Geoffrey había estado soportando la incesante jeremiada de Thatcher durante la mayor parte de las seis horas que llevaban en esa última e insufriblemente larga etapa de su viaje. Sólo había podido evitar su cháchara dos horas antes con una siesta intermitente, e incluso entonces había soñado con un infinito bucle de las predicciones catastrofistas del científico.
Ya era bastante malo que le blandieran el Principio Redmond numerosas veces en lo que llevaban de viaje, pero si Geoffrey tenía que oír otra referencia más al Premio Tetteridge o al abultado cheque que acompañaba la beca Genius que, sospechosamente, Thatcher estaba seguro de obtener, o el Premio Pulitzer que apostaba que le concederían, o a otra estrella de cine con la que había almorzado, probablemente se vería obligado a utilizar la bolsa para el mareo que había en la parte posterior del asiento delante de él.

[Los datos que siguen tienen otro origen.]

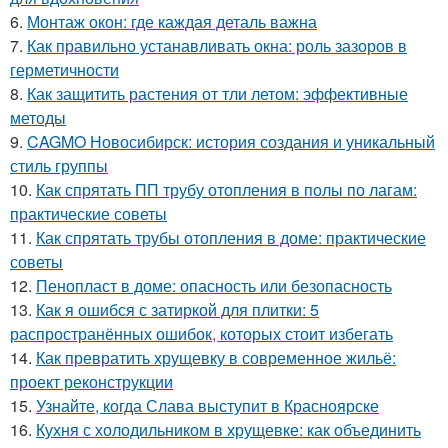
6.
Монтаж окон: где каждая деталь важна
7.
Как правильно устанавливать окна: роль зазоров в
герметичности
8.
Как защитить растения от тли летом: эффективные
методы
9.
CAGMO Новосибирск: история создания и уникальный
стиль группы
10.
Как спрятать ПП трубу отопления в полы по лагам:
практические советы
11.
Как спрятать трубы отопления в доме: практические
советы
12.
Пенопласт в доме: опасность или безопасность
13.
Как я ошибся с затиркой для плитки: 5
распространённых ошибок, которых стоит избегать
14.
Как превратить хрущевку в современное жильё:
проект реконструкции
15.
Узнайте, когда Слава выступит в Красноярске
16.
Кухня с холодильником в хрущевке: как объединить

Geoffrey oyó que algo golpeaba ruidosamente en el techo del avión.
– Disculpe, Thatcher.
Agradecido por el motivo de distracción, se levantó de su asiento y se dirigió a la cabina de los pilotos.
Cuando llegó allí, vio que un brillante avión nodriza KC-135 Stratotanker retiraba la manga de combustible y se alejaba del Greyhound con una elegante demostración de acrobacias aéreas.
El piloto del Greyhound alzó el pulgar hacia el Stratotanker.
– ¡Muchas gracias, muchacho! [6]El piloto se volvió hacia Geoffrey.